* **Exercises to complete**:
#1 According to the film review, which dates make up the four days in the title?
#2 Using the film review, say whether each statement agrees with it, and quote the words that decide it. (a) The film is a French political docudrama. (b) Alan Arkin plays the U.S. ambassador to Brazil. (c) One goal of the kidnapping was to get political prisoners released.

Four Days in September

Feb 18, 1998 at 12:00 am
Carbonatix Pre-Player Loader

Audio By Carbonatix

The emotion best conveyed by Four Days in September, an Oscar-nominated Brazilian political docudrama, is not passion or fervor, but detachment.

Director Bruno Barreto has chosen to dramatize a real-life event that, by its very nature, would elicit strong emotions, in a manner that is so even-handed it borders on the clinical. This attitude, a stubborn refusal to take sides or favor a particular political point of view, leaves a strange aftertaste: It's the relief of not being subjected to yet another bombastic and overwrought historical drama, mixed with the strong desire to actually see some of the passion that would drive these seemingly ordinary people to extraordinary actions.

The four days of the title are Sept. 4-7, 1969, when a group of young anti-government radicals in Rio de Janeiro kidnapped and held hostage the U.S. ambassador to Brazil, Charles Burke Elbrick (a restrained and formal Alan Arkin). This small band of earnest urban guerrillas was throwing stones at a Goliath &emdash; Brazil's government was then an iron-fisted military dictatorship &emdash; but the abduction of Elbrick had achievable goals: to crack the censored press and to get some political prisoners (who were routinely tortured) released.

* **Source information**:
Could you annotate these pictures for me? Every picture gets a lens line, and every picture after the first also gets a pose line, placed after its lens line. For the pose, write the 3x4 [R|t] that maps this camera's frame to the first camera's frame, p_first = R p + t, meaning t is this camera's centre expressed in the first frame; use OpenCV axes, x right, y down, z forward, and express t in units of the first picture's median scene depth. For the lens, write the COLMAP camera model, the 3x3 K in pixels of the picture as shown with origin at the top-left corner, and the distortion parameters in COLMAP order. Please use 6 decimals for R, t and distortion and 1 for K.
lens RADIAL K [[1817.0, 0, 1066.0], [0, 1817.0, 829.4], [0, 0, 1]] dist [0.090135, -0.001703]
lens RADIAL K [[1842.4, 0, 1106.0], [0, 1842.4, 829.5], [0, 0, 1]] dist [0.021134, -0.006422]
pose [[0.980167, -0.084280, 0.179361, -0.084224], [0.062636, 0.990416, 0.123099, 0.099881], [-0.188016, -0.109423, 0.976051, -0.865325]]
--
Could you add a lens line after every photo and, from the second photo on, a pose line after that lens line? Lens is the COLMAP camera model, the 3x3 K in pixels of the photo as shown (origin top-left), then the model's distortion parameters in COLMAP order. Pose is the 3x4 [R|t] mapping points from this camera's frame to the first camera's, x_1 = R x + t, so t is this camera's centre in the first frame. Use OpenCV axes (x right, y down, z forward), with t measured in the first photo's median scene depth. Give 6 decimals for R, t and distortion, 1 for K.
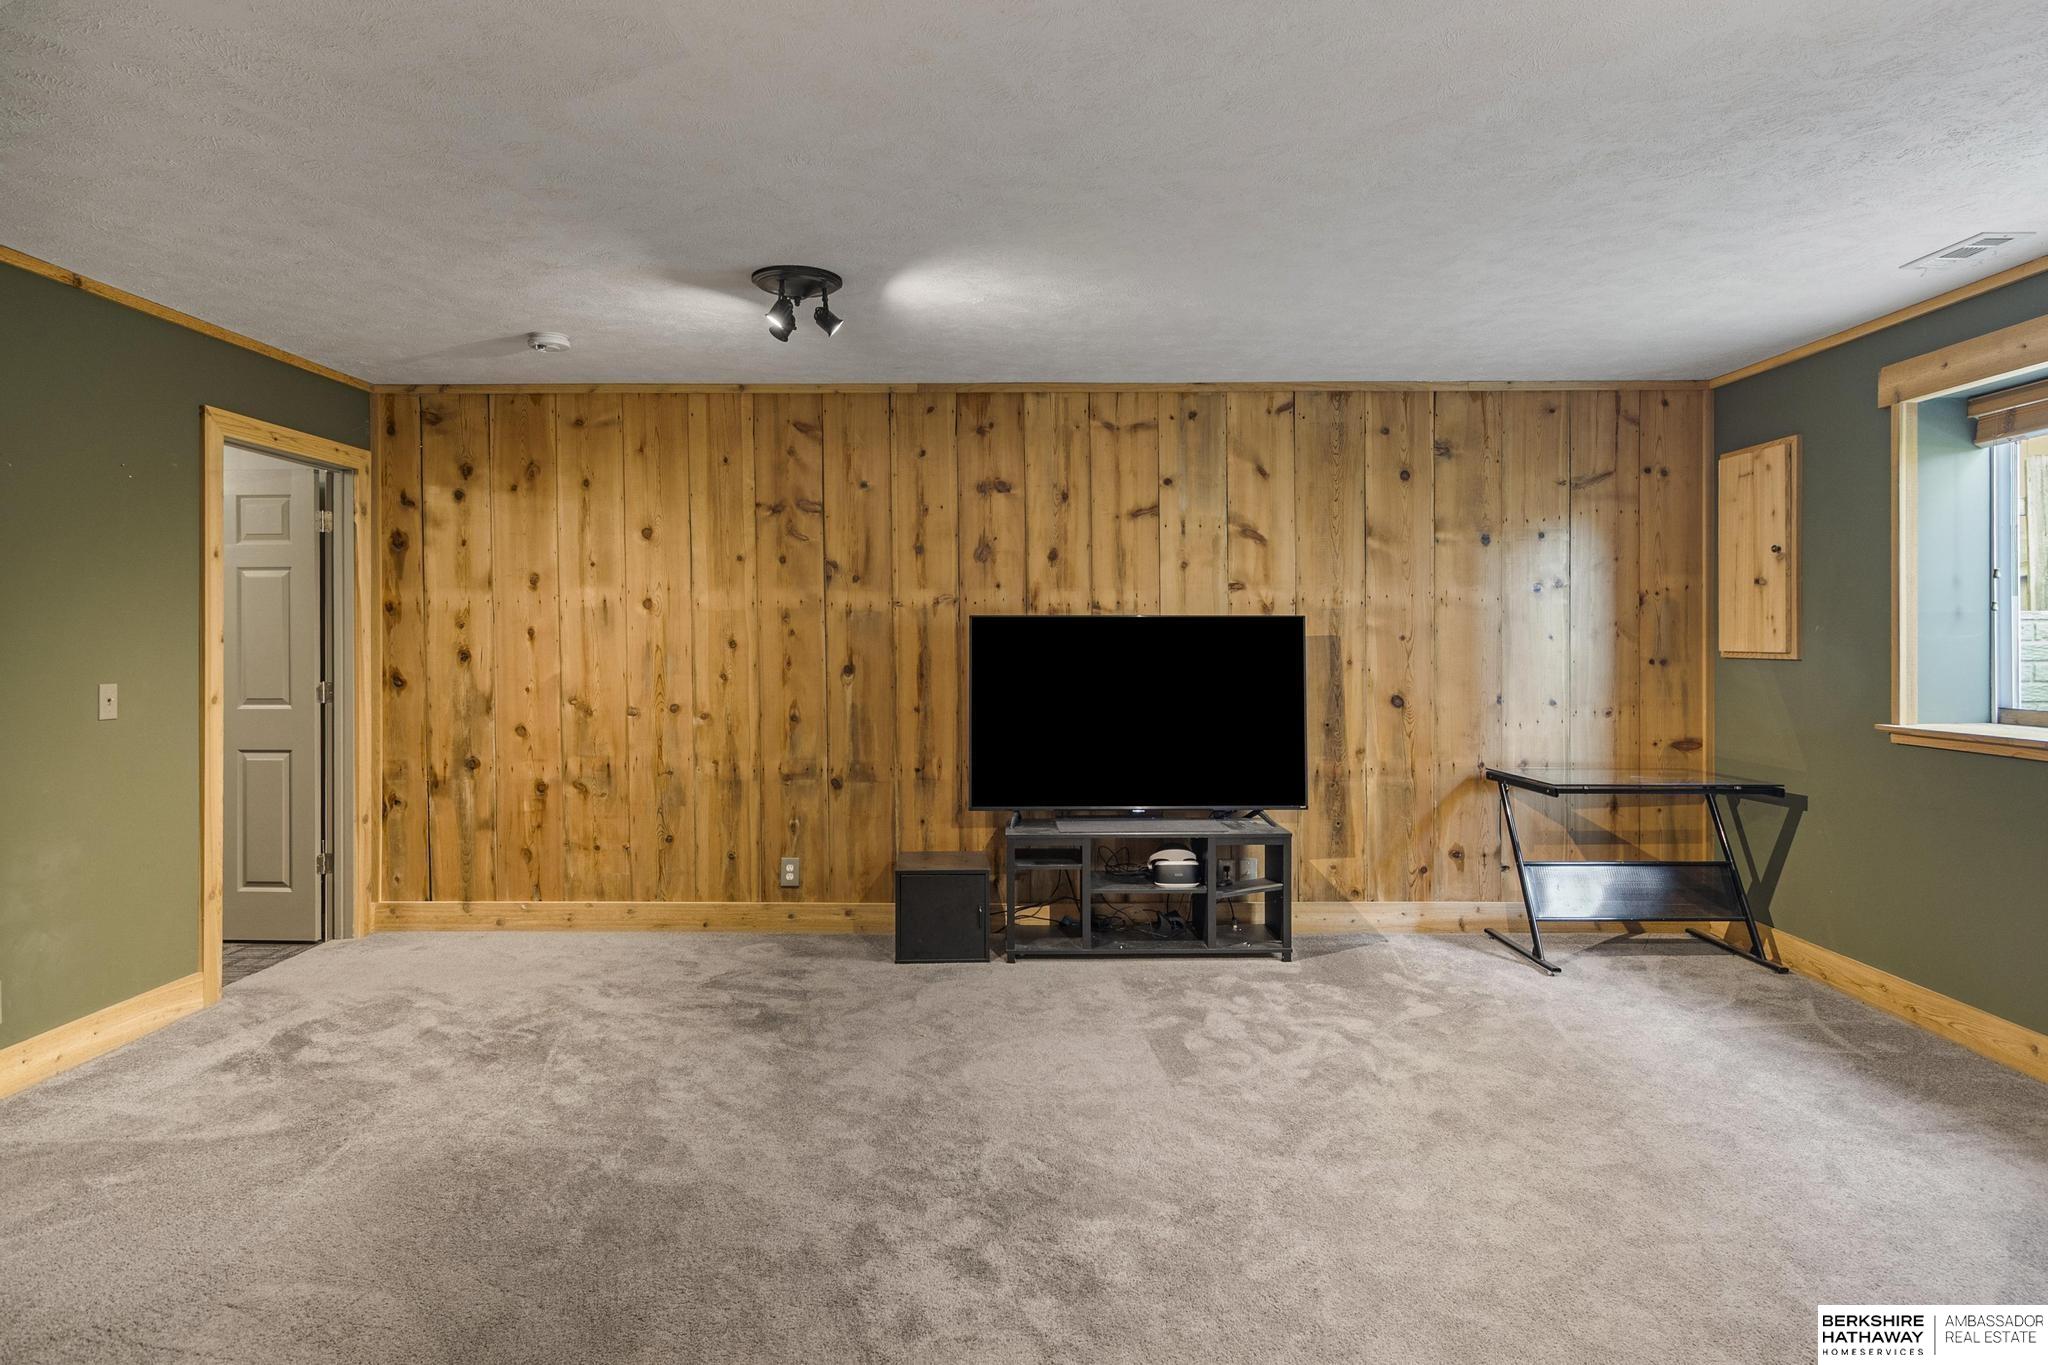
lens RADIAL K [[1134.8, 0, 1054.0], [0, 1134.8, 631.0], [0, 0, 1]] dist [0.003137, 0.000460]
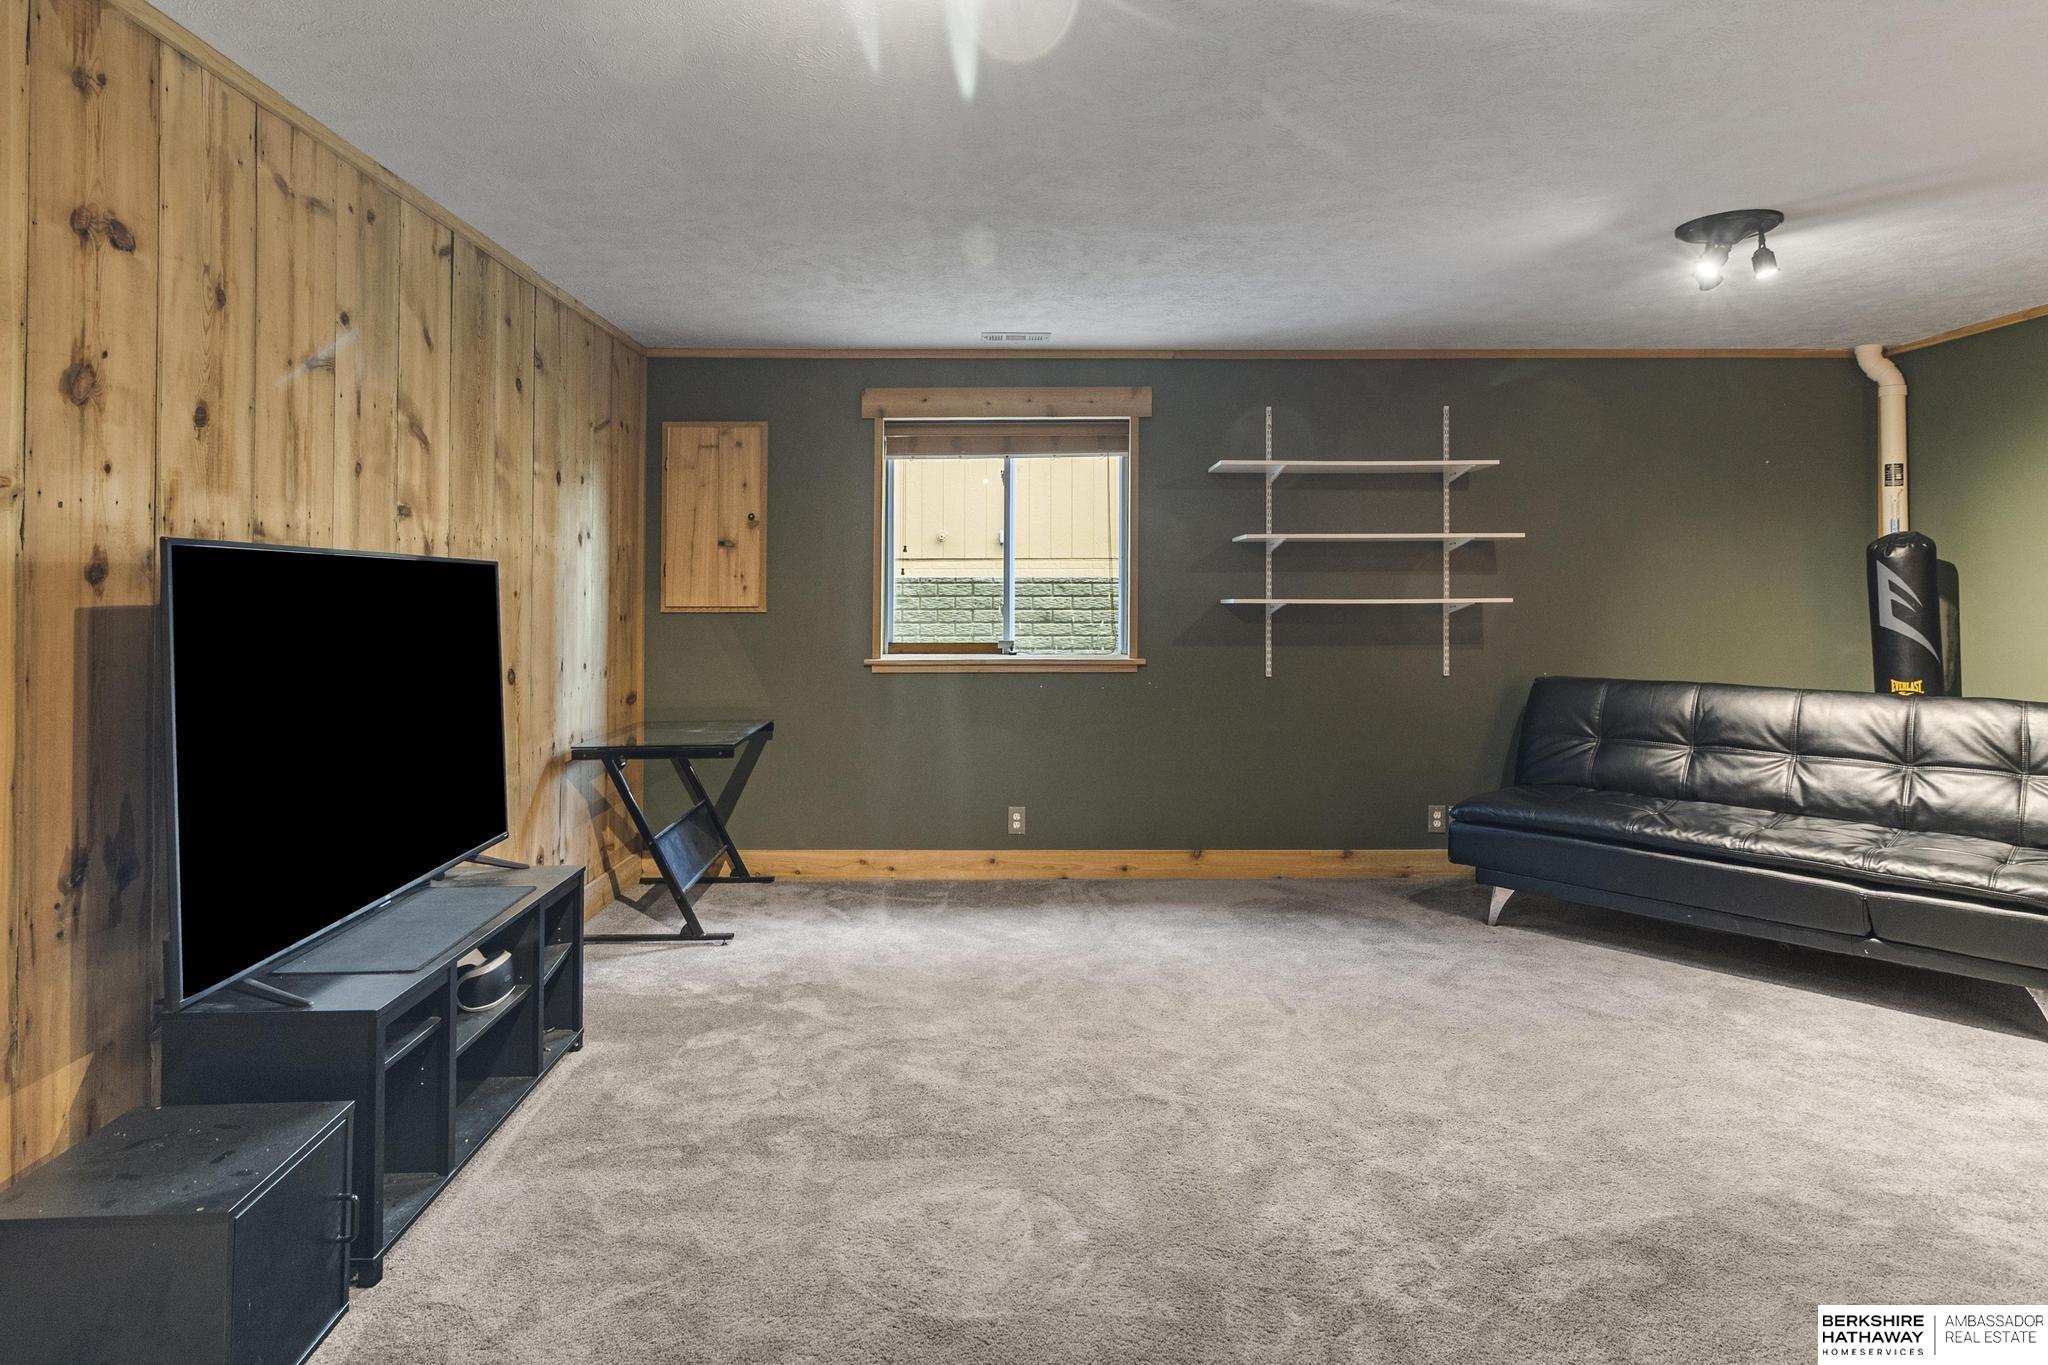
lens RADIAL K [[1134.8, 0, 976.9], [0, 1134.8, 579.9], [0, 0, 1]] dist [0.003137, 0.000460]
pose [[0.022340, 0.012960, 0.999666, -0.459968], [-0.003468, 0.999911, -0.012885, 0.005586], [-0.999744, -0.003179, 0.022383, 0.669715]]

* **Task solutions**:
#1 Sept. 4-7, 1969

#2
(a) No: "an Oscar-nominated Brazilian political docudrama"
(b) Yes: "the U.S. ambassador to Brazil, Charles Burke Elbrick (a restrained and formal Alan Arkin)"
(c) Yes: "to get some political prisoners (who were routinely tortured) released"